Ciechocinek. Spłonął zabytek
Zachowały się stropy
Jak się dowiedzieliśmy, postępowanie wyjaśniające w sprawie wykreślenia spalonego dawnego Hotelu Müllera z rejestru zabytków zostało zakończone, a zainteresowani mogą się z aktami sprawy zapoznać w Departamencie Ochrony Zabytków Ministerstwa Kultury i Dziedzictwa Narodowego w Warszawie. Jest wśród nich jest znana nam opinia, wykonana przez Krajowy Ośrodek Badań i Dokumentacji Zabytków w Warszawie. Nie pozostawia ona złudzeń: dawny zabytek w całości (także z kompletnie zniszczona w pożarze Sala Malinowa, należąca do prywatnego właściciela), nie powinien być wykreślony z rejestru zabytków "z uwagi na wartości zabytkowe obiektu". Specjaliści dokładnie opisali stopień zniszczeń, podkreślając, że budynek dawnego internatu ,czyli skrzydło dawnego hotelu od strony ul. Kościuszki, najmniej ucierpiał w pożarze. Stan jego ścian wedle tej ekspertyzy "jest zasadniczo dobry, za wyjątkiem niewielkich fragmentów w części południowej ogień nie spowodował tu istotnych uszkodzeń" , zachowały się stropy i część stolarki okiennej, która w większości, ale nie ma walorów zabytków, bo była wymieniana po wojnie.

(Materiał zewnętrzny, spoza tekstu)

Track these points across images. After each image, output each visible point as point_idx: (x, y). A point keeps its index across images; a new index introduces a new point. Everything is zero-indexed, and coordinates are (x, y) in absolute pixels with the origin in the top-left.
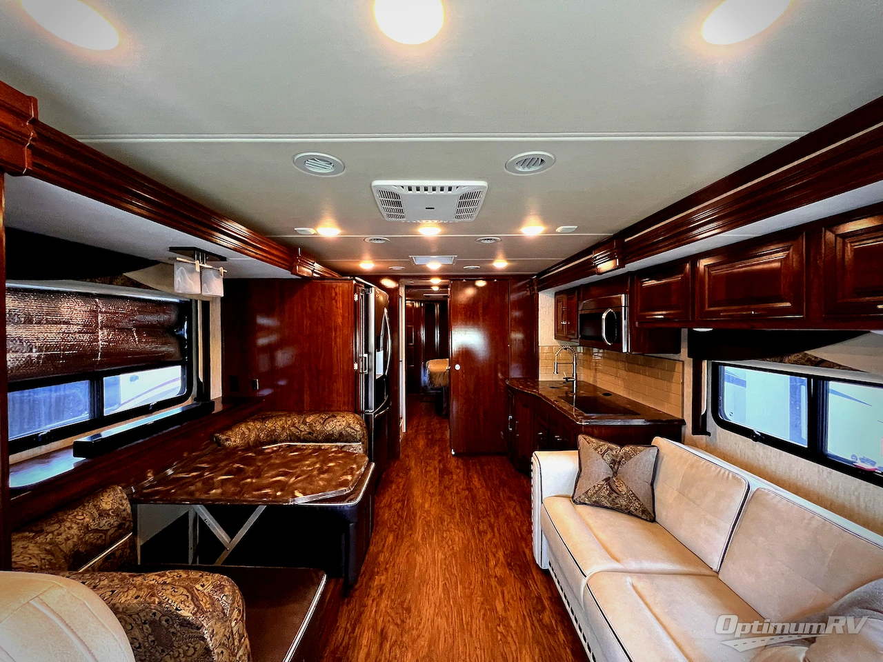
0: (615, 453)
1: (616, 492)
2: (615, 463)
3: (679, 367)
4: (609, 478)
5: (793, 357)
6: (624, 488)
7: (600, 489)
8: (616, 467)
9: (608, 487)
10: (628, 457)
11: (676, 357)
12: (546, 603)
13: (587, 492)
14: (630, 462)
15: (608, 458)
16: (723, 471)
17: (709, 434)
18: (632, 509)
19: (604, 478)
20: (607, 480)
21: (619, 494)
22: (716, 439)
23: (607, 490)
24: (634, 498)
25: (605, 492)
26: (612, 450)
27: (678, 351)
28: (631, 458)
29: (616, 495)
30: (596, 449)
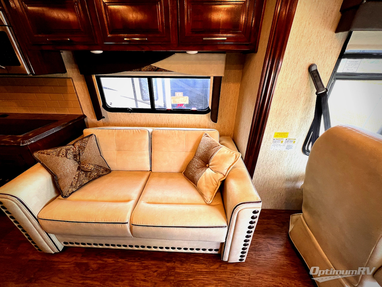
0: (73, 150)
1: (89, 172)
2: (76, 157)
3: (69, 82)
4: (79, 167)
5: (145, 68)
6: (91, 166)
7: (78, 177)
8: (78, 158)
9: (83, 172)
10: (82, 148)
11: (64, 75)
12: (85, 261)
13: (72, 185)
14: (86, 150)
15: (70, 156)
16: (134, 130)
17: (104, 117)
18: (101, 173)
19: (76, 169)
20: (79, 168)
21: (91, 172)
22: (108, 119)
23: (83, 174)
24: (99, 167)
25: (83, 176)
26: (69, 150)
27: (65, 71)
28: (85, 148)
29: (90, 173)
30: (58, 156)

Na rekonstrukcję powiat nie ma pieniędzy
Budynek ma być zrekonstruowany, ma wiernie odtwarzać "bryłę, formę i konstrukcję pierwotnego obiektu, bez jakichkolwiek zmian i uproszczeń oraz unowocześnień wpływających na odbiór budynku jako obiektu zabytkowego" - czytamy w opinii KIBiDZ.
- Do starostwa jeszcze ten dokument nie dotarł. Powiem szczerze, że jestem zdumiony docierającymi do nas nieoficjalnymi opiniami z Warszawy - mówi starosta Zbigniew Żbikowski. - Wygląda na to, że nikt nie wziął pod uwagę ekspertyzy techniczno-ekonomicznej, która została wykonana przez fachowców z Torunia. Powiat nie ma i prawdopodobnie nigdy nie będzie miał takich pieniędzy, by odbudować budynek dawnego internatu w pierwotnym kształcie.